● **Exercise requirements**
- A) Answer these questions using the case summary on California v. Acevedo:
(i) In which part of his car did Acevedo place the package?
(ii) Which justice delivered the opinion of the Court?
(iii) In what year was United States v. Ross decided?
- B) Reproduce word for word the passage of the case summary on California v. Acevedo that opens with the words containing "This case requires" and closes with "trunk of a car.".
[Opening Exercise text section]
Scope of Search of Container within a Motor Vehicle
CALIFORNIA v. ACEVEDO, Supreme Court of the United States (1991), U.S. , 111 S.Ct. 1982
FACTS:
Santa Ana, California police received a call from a federal drug enforcement agent in Hawaii that the government had seized drugs from the Federal Express system which were scheduled for local California delivery. Federal agents sent the package to the Santa Ana police department which, with the cooperation of the local Federal Express office, delivered the drugs to one J.R. Daza. The recipient drove to his apartment and carried the package inside.
A couple of hours later, respondent, Charles Acevedo arrived at the apartment, entered and left after a ten minute visit. As he headed for his automobile, police observed that he carried a brown paper bag of the same size as the marijuana shipped from Hawaii. Acevedo placed the package in the trunk of his Honda and attempted to drive away. Officers stopped his car and conducted a warrantless search for what they believed was marijuana. A search of the brown bag disclosed a quantity of marijuana.
In state court Acevedo failed to have the evidence suppressed and pled guilty reserving the right to appeal the denial of his motion to suppress. The California Court of Appeal reversed the trial court with the conclusion that although the police had probable cause to believe that the bag contained drugs, the bag should not have been opened without a warrant. In addition, the Court held that police lacked probable cause to believe that Acevedo's car itself otherwise contained contraband.
The Court reasoned that the case was controlled by United States v. Chadwick (1977), where officers would have been permitted to seize a container for which probable cause existed, but failed to obtain a needed warrant to open the container. The Supreme Court of California rejected the government's petition for review.
The Supreme Court of the United States granted certiorari for the purpose of clarifying search and seizure law applicable to a closed container in an automobile.
PROCEDURAL QUESTION:
Where police have probable cause to search a container within an automobile but lack probable cause to search the entire vehicle, may police stop the car, seize, and search the container without a warrant?
HELD: Yes.
RATIONALE:
JUSTICE BLACKMUN delivered the opinion of the Court.
This case requires us once again to consider the so-called "automobile exception" to the warrant requirement of the Fourth Amendment and its application to the search of a closed container in the trunk of a car.
I* * *
In United States v. Ross, 456 U.S. 798, decided in 1982, we held that a warrantless search of an automobile under the Carroll doctrine could include a search of a container or package found inside the car when such a search was supported by probable cause.
[Closing Exercise text section]
[Opening Material provided section]
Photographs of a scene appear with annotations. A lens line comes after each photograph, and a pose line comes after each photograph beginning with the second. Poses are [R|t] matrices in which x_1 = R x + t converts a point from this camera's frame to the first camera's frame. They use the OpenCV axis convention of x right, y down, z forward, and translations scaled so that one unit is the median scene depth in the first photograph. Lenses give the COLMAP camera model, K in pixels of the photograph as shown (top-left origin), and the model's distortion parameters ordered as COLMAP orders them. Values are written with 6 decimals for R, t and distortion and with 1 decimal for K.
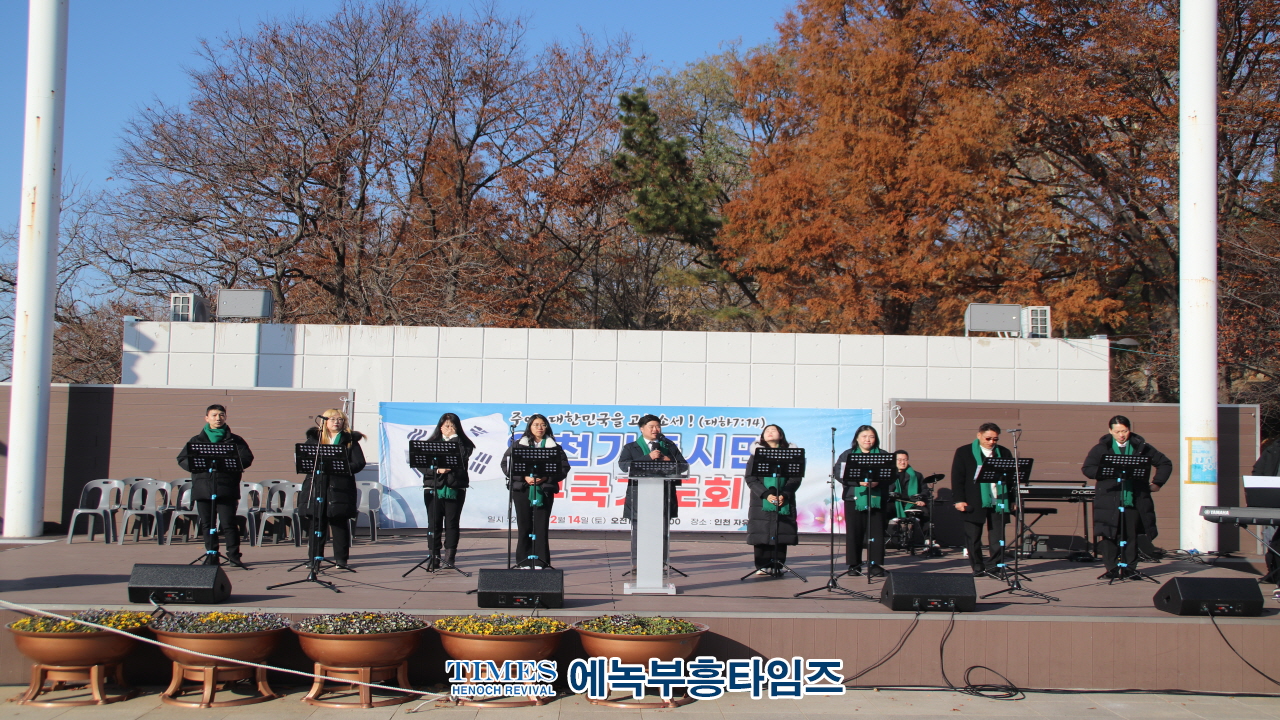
lens RADIAL K [[1618.5, 0, 695.8], [0, 1618.5, 318.5], [0, 0, 1]] dist [0.000508, 0.000000]
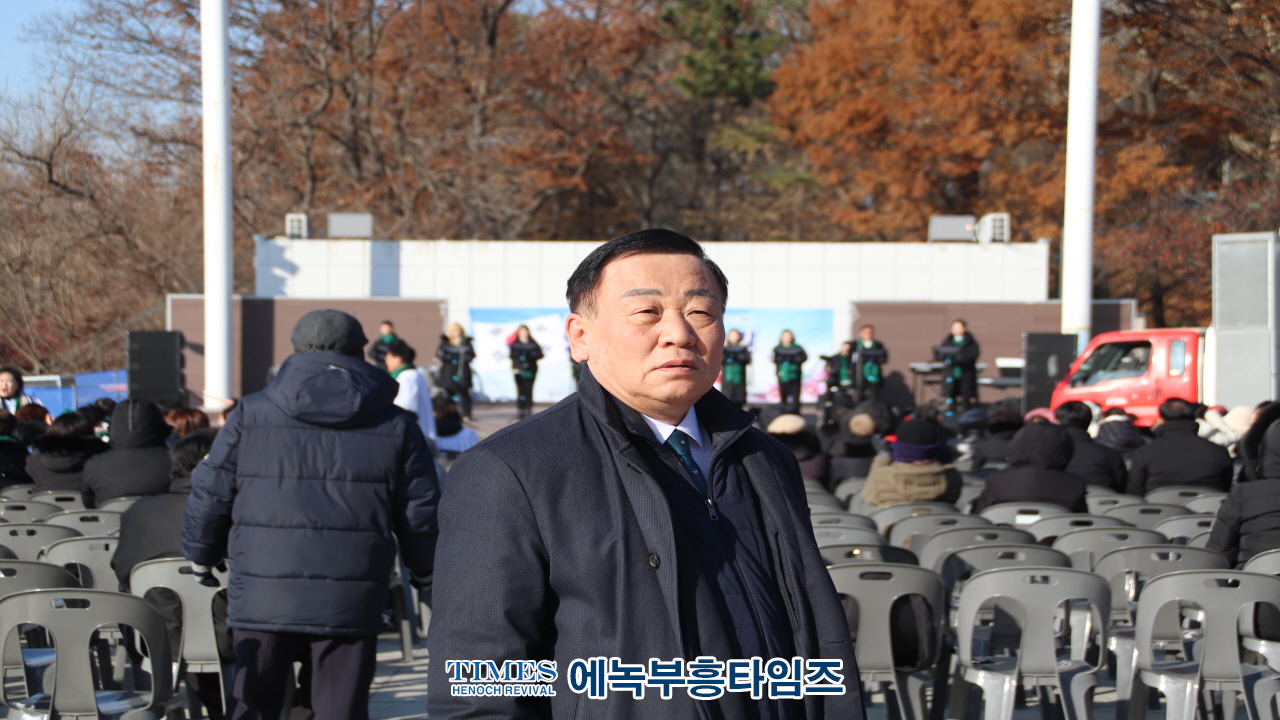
lens RADIAL K [[2927.6, 0, 634.7], [0, 2927.6, 363.6], [0, 0, 1]] dist [0.705542, 0.000000]
pose [[0.996844, -0.009301, -0.078838, 0.078204], [0.017430, 0.994522, 0.103061, -0.087506], [0.077448, -0.104109, 0.991546, -0.821395]]
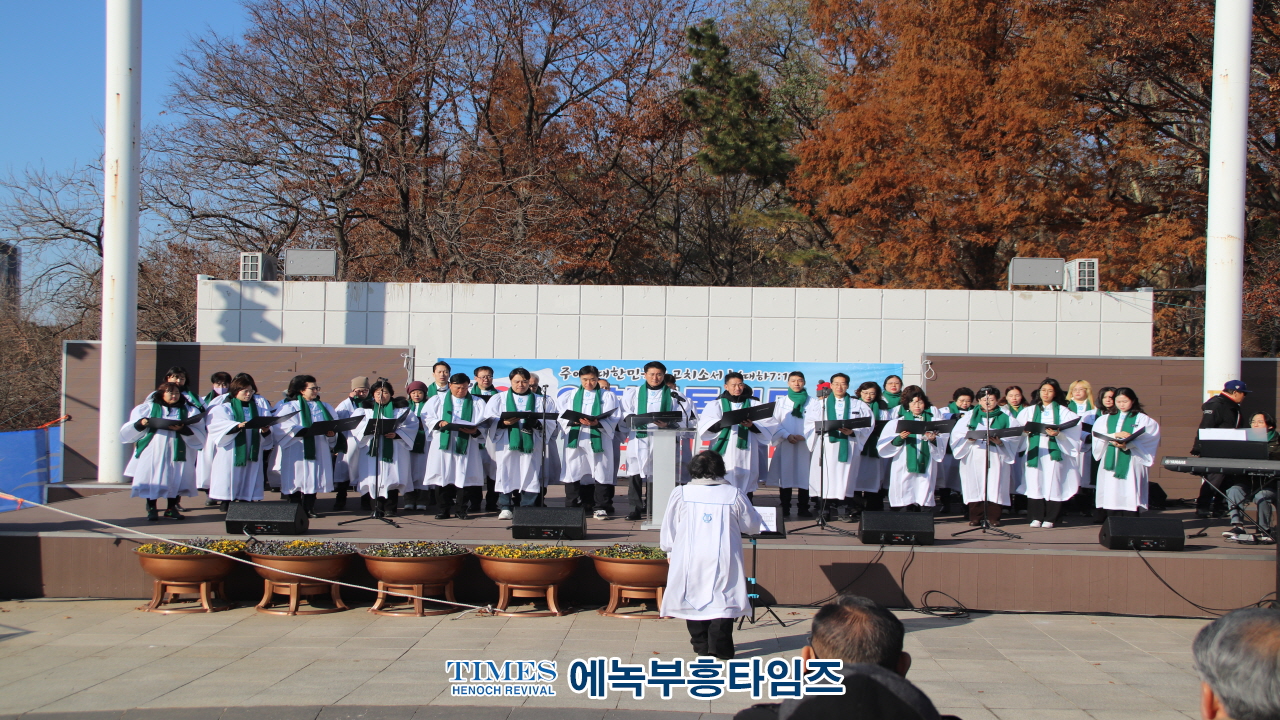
lens RADIAL K [[1831.6, 0, 649.4], [0, 1831.6, 368.5], [0, 0, 1]] dist [0.070661, 0.000000]
pose [[0.996246, -0.002491, -0.086532, 0.027509], [0.008275, 0.997749, 0.066549, -0.011934], [0.086172, -0.067015, 0.994024, -0.108330]]
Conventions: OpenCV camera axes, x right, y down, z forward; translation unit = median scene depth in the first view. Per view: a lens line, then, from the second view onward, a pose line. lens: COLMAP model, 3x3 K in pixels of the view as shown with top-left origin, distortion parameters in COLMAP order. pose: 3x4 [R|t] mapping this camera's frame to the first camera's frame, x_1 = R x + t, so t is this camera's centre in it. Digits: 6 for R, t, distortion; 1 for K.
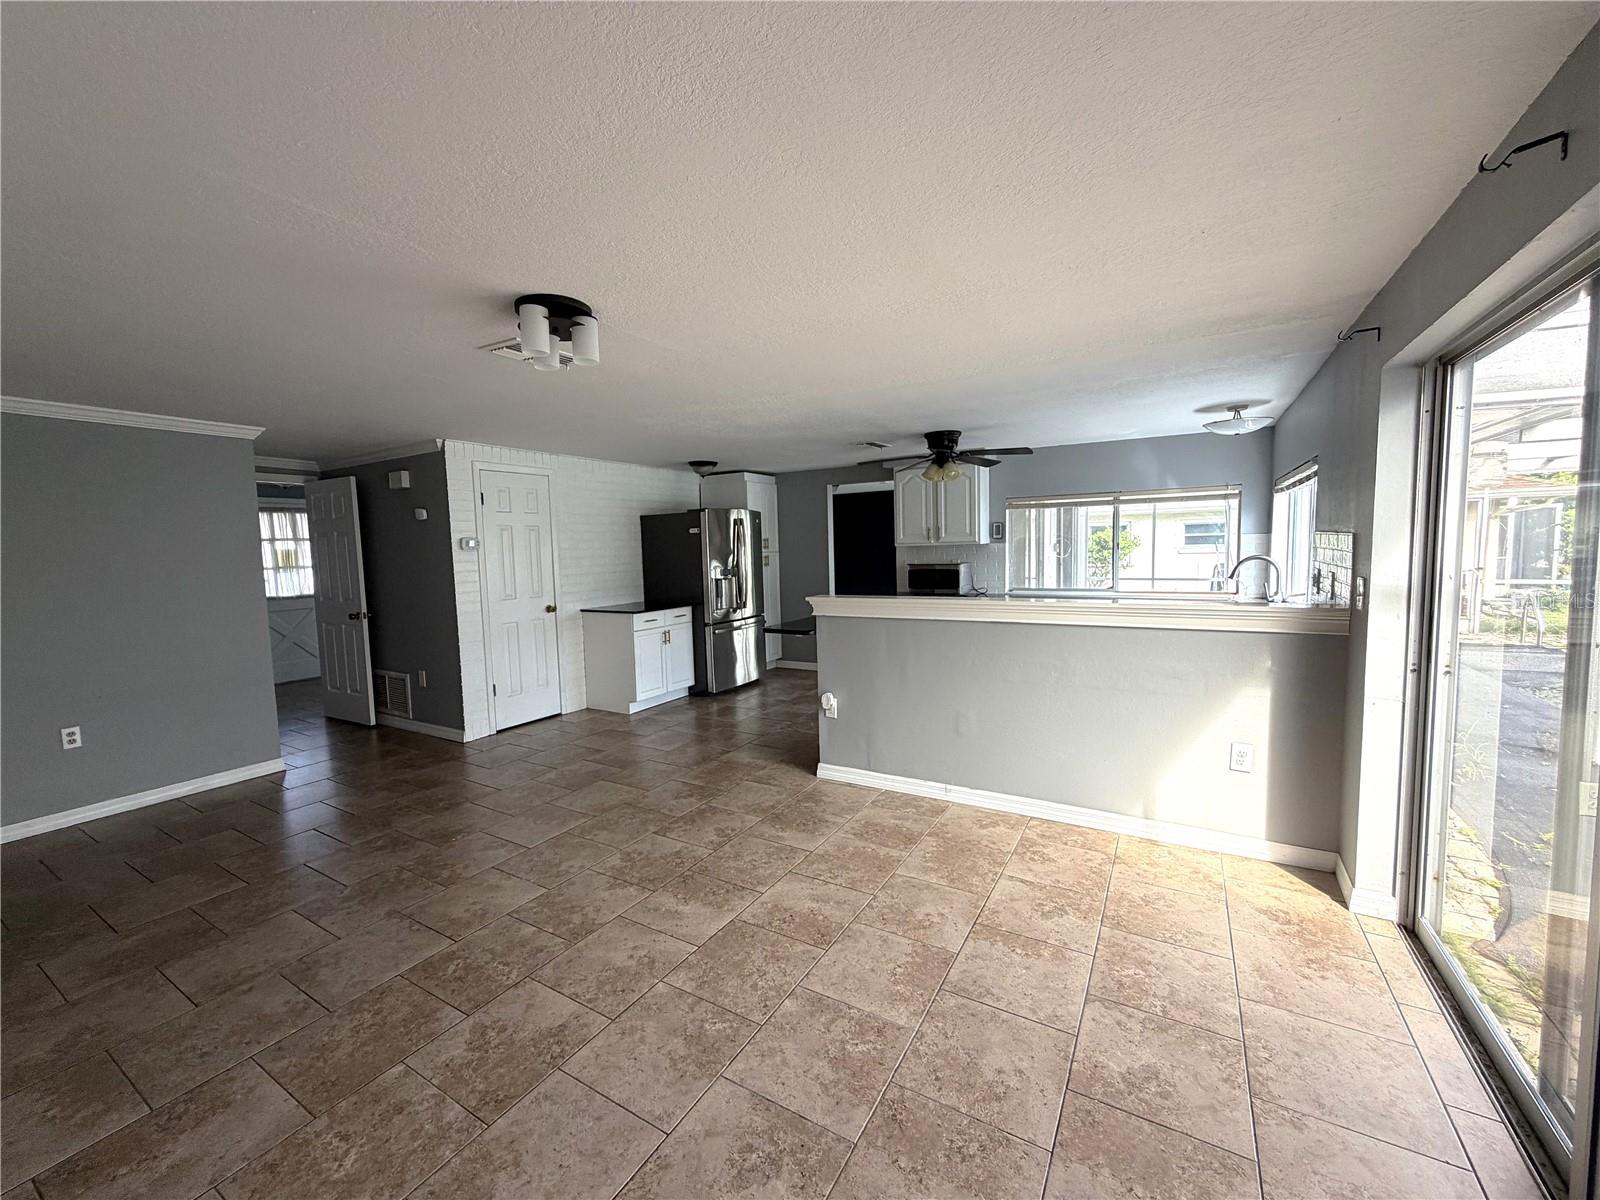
[Closing Material provided section]
● **Answers provided**
- A)
(i) The trunk of his Honda.
(ii) Justice Blackmun.
(iii) 1982.

- B)
This case requires us once again to consider the so-called "automobile exception" to the warrant requirement of the Fourth Amendment and its application to the search of a closed container in the trunk of a car.